Collected data

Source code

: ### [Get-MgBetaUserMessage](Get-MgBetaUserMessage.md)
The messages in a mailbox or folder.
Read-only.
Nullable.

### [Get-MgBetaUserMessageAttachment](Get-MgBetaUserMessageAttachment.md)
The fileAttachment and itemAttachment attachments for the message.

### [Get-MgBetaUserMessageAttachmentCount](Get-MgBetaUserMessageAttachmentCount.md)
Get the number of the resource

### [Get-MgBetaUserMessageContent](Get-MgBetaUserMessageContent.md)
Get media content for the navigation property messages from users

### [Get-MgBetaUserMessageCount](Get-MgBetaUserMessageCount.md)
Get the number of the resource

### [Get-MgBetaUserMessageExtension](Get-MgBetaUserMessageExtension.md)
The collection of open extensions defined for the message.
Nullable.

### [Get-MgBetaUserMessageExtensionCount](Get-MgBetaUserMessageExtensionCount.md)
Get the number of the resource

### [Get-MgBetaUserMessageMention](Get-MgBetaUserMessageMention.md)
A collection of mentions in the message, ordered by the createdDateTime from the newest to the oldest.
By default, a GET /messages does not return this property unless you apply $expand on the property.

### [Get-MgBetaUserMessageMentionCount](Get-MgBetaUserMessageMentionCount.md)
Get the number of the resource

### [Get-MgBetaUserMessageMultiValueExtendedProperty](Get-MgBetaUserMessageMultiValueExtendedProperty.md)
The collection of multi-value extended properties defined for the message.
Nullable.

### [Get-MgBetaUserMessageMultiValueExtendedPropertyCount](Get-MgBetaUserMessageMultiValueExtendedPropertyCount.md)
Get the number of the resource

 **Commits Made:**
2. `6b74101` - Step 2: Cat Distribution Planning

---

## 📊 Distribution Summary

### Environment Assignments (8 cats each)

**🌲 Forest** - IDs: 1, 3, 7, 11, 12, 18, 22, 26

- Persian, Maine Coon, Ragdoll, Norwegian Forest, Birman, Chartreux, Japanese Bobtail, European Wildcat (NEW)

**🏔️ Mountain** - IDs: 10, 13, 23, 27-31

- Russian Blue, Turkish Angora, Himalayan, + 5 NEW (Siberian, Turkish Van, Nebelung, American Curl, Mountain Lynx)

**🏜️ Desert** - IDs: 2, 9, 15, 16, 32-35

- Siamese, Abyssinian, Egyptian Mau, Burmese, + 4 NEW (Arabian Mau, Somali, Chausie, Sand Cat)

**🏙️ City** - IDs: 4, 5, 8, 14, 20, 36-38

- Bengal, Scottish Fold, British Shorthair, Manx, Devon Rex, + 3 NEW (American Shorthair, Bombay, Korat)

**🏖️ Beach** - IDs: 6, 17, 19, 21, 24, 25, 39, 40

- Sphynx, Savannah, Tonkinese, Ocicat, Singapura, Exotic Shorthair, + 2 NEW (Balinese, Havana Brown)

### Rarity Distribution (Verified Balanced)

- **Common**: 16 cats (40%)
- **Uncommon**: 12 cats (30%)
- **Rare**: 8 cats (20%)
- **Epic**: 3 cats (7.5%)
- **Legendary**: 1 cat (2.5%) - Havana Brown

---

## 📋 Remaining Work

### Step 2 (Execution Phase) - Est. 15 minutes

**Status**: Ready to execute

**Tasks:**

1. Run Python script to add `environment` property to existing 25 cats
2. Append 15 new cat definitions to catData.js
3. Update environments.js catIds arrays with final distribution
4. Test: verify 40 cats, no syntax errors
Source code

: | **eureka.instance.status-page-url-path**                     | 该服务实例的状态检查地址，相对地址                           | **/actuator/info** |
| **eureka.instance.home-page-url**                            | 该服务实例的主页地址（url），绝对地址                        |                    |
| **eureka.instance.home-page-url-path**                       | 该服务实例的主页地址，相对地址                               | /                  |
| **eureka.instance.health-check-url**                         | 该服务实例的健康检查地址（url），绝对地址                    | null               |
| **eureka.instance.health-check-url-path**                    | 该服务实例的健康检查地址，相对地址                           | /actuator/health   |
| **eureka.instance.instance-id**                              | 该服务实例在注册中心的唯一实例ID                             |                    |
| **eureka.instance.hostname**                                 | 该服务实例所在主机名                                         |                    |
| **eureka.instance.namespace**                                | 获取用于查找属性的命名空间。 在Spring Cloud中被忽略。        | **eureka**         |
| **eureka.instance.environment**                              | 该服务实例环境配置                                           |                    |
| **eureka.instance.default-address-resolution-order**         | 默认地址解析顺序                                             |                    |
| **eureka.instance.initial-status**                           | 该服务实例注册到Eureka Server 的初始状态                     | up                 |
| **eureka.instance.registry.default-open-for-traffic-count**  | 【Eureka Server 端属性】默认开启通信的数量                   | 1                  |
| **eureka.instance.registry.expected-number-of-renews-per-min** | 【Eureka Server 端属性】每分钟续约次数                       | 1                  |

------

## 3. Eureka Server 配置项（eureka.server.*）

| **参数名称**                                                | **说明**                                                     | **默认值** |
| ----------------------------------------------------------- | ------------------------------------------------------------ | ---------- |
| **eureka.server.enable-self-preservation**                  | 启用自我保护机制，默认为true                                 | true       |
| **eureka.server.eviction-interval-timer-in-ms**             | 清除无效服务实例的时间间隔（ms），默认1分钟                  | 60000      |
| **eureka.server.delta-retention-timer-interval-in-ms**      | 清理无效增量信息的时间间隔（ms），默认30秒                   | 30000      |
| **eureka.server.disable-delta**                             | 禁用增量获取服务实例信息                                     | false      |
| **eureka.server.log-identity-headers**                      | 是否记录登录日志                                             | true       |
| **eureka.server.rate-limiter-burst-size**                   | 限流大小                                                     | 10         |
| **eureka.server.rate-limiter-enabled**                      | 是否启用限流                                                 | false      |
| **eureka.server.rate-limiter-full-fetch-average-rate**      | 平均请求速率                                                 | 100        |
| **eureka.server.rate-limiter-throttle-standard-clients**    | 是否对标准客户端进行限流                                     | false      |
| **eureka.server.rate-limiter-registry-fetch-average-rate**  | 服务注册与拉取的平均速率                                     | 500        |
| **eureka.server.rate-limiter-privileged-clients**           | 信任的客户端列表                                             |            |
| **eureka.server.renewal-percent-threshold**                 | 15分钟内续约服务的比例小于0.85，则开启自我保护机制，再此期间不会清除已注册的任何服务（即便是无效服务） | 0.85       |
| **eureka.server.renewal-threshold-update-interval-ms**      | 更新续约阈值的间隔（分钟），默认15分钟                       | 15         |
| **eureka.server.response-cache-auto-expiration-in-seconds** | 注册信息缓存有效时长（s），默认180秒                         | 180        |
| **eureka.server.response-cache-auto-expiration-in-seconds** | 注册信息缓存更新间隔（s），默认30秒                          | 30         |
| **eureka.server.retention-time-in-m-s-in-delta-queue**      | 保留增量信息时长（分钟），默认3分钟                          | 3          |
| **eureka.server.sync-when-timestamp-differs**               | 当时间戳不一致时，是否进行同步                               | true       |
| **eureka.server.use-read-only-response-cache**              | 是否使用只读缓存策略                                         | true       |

* What you should do: Can you reproduce all the records with "Get the number of the resource" switched to "Return the resource count" wherever it occurs, leaving every other character the same?

* Final answer:
Source code

: ### [Get-MgBetaUserMessage](Get-MgBetaUserMessage.md)
The messages in a mailbox or folder.
Read-only.
Nullable.

### [Get-MgBetaUserMessageAttachment](Get-MgBetaUserMessageAttachment.md)
The fileAttachment and itemAttachment attachments for the message.

### [Get-MgBetaUserMessageAttachmentCount](Get-MgBetaUserMessageAttachmentCount.md)
Return the resource count

### [Get-MgBetaUserMessageContent](Get-MgBetaUserMessageContent.md)
Get media content for the navigation property messages from users

### [Get-MgBetaUserMessageCount](Get-MgBetaUserMessageCount.md)
Return the resource count

### [Get-MgBetaUserMessageExtension](Get-MgBetaUserMessageExtension.md)
The collection of open extensions defined for the message.
Nullable.

### [Get-MgBetaUserMessageExtensionCount](Get-MgBetaUserMessageExtensionCount.md)
Return the resource count

### [Get-MgBetaUserMessageMention](Get-MgBetaUserMessageMention.md)
A collection of mentions in the message, ordered by the createdDateTime from the newest to the oldest.
By default, a GET /messages does not return this property unless you apply $expand on the property.

### [Get-MgBetaUserMessageMentionCount](Get-MgBetaUserMessageMentionCount.md)
Return the resource count

### [Get-MgBetaUserMessageMultiValueExtendedProperty](Get-MgBetaUserMessageMultiValueExtendedProperty.md)
The collection of multi-value extended properties defined for the message.
Nullable.

### [Get-MgBetaUserMessageMultiValueExtendedPropertyCount](Get-MgBetaUserMessageMultiValueExtendedPropertyCount.md)
Return the resource count

 **Commits Made:**
2. `6b74101` - Step 2: Cat Distribution Planning

---

## 📊 Distribution Summary

### Environment Assignments (8 cats each)

**🌲 Forest** - IDs: 1, 3, 7, 11, 12, 18, 22, 26

- Persian, Maine Coon, Ragdoll, Norwegian Forest, Birman, Chartreux, Japanese Bobtail, European Wildcat (NEW)

**🏔️ Mountain** - IDs: 10, 13, 23, 27-31

- Russian Blue, Turkish Angora, Himalayan, + 5 NEW (Siberian, Turkish Van, Nebelung, American Curl, Mountain Lynx)

**🏜️ Desert** - IDs: 2, 9, 15, 16, 32-35

- Siamese, Abyssinian, Egyptian Mau, Burmese, + 4 NEW (Arabian Mau, Somali, Chausie, Sand Cat)

**🏙️ City** - IDs: 4, 5, 8, 14, 20, 36-38

- Bengal, Scottish Fold, British Shorthair, Manx, Devon Rex, + 3 NEW (American Shorthair, Bombay, Korat)

**🏖️ Beach** - IDs: 6, 17, 19, 21, 24, 25, 39, 40

- Sphynx, Savannah, Tonkinese, Ocicat, Singapura, Exotic Shorthair, + 2 NEW (Balinese, Havana Brown)

### Rarity Distribution (Verified Balanced)

- **Common**: 16 cats (40%)
- **Uncommon**: 12 cats (30%)
- **Rare**: 8 cats (20%)
- **Epic**: 3 cats (7.5%)
- **Legendary**: 1 cat (2.5%) - Havana Brown

---

## 📋 Remaining Work

### Step 2 (Execution Phase) - Est. 15 minutes

**Status**: Ready to execute

**Tasks:**

1. Run Python script to add `environment` property to existing 25 cats
2. Append 15 new cat definitions to catData.js
3. Update environments.js catIds arrays with final distribution
4. Test: verify 40 cats, no syntax errors
Source code

: | **eureka.instance.status-page-url-path**                     | 该服务实例的状态检查地址，相对地址                           | **/actuator/info** |
| **eureka.instance.home-page-url**                            | 该服务实例的主页地址（url），绝对地址                        |                    |
| **eureka.instance.home-page-url-path**                       | 该服务实例的主页地址，相对地址                               | /                  |
| **eureka.instance.health-check-url**                         | 该服务实例的健康检查地址（url），绝对地址                    | null               |
| **eureka.instance.health-check-url-path**                    | 该服务实例的健康检查地址，相对地址                           | /actuator/health   |
| **eureka.instance.instance-id**                              | 该服务实例在注册中心的唯一实例ID                             |                    |
| **eureka.instance.hostname**                                 | 该服务实例所在主机名                                         |                    |
| **eureka.instance.namespace**                                | 获取用于查找属性的命名空间。 在Spring Cloud中被忽略。        | **eureka**         |
| **eureka.instance.environment**                              | 该服务实例环境配置                                           |                    |
| **eureka.instance.default-address-resolution-order**         | 默认地址解析顺序                                             |                    |
| **eureka.instance.initial-status**                           | 该服务实例注册到Eureka Server 的初始状态                     | up                 |
| **eureka.instance.registry.default-open-for-traffic-count**  | 【Eureka Server 端属性】默认开启通信的数量                   | 1                  |
| **eureka.instance.registry.expected-number-of-renews-per-min** | 【Eureka Server 端属性】每分钟续约次数                       | 1                  |

------

## 3. Eureka Server 配置项（eureka.server.*）

| **参数名称**                                                | **说明**                                                     | **默认值** |
| ----------------------------------------------------------- | ------------------------------------------------------------ | ---------- |
| **eureka.server.enable-self-preservation**                  | 启用自我保护机制，默认为true                                 | true       |
| **eureka.server.eviction-interval-timer-in-ms**             | 清除无效服务实例的时间间隔（ms），默认1分钟                  | 60000      |
| **eureka.server.delta-retention-timer-interval-in-ms**      | 清理无效增量信息的时间间隔（ms），默认30秒                   | 30000      |
| **eureka.server.disable-delta**                             | 禁用增量获取服务实例信息                                     | false      |
| **eureka.server.log-identity-headers**                      | 是否记录登录日志                                             | true       |
| **eureka.server.rate-limiter-burst-size**                   | 限流大小                                                     | 10         |
| **eureka.server.rate-limiter-enabled**                      | 是否启用限流                                                 | false      |
| **eureka.server.rate-limiter-full-fetch-average-rate**      | 平均请求速率                                                 | 100        |
| **eureka.server.rate-limiter-throttle-standard-clients**    | 是否对标准客户端进行限流                                     | false      |
| **eureka.server.rate-limiter-registry-fetch-average-rate**  | 服务注册与拉取的平均速率                                     | 500        |
| **eureka.server.rate-limiter-privileged-clients**           | 信任的客户端列表                                             |            |
| **eureka.server.renewal-percent-threshold**                 | 15分钟内续约服务的比例小于0.85，则开启自我保护机制，再此期间不会清除已注册的任何服务（即便是无效服务） | 0.85       |
| **eureka.server.renewal-threshold-update-interval-ms**      | 更新续约阈值的间隔（分钟），默认15分钟                       | 15         |
| **eureka.server.response-cache-auto-expiration-in-seconds** | 注册信息缓存有效时长（s），默认180秒                         | 180        |
| **eureka.server.response-cache-auto-expiration-in-seconds** | 注册信息缓存更新间隔（s），默认30秒                          | 30         |
| **eureka.server.retention-time-in-m-s-in-delta-queue**      | 保留增量信息时长（分钟），默认3分钟                          | 3          |
| **eureka.server.sync-when-timestamp-differs**               | 当时间戳不一致时，是否进行同步                               | true       |
| **eureka.server.use-read-only-response-cache**              | 是否使用只读缓存策略                                         | true       |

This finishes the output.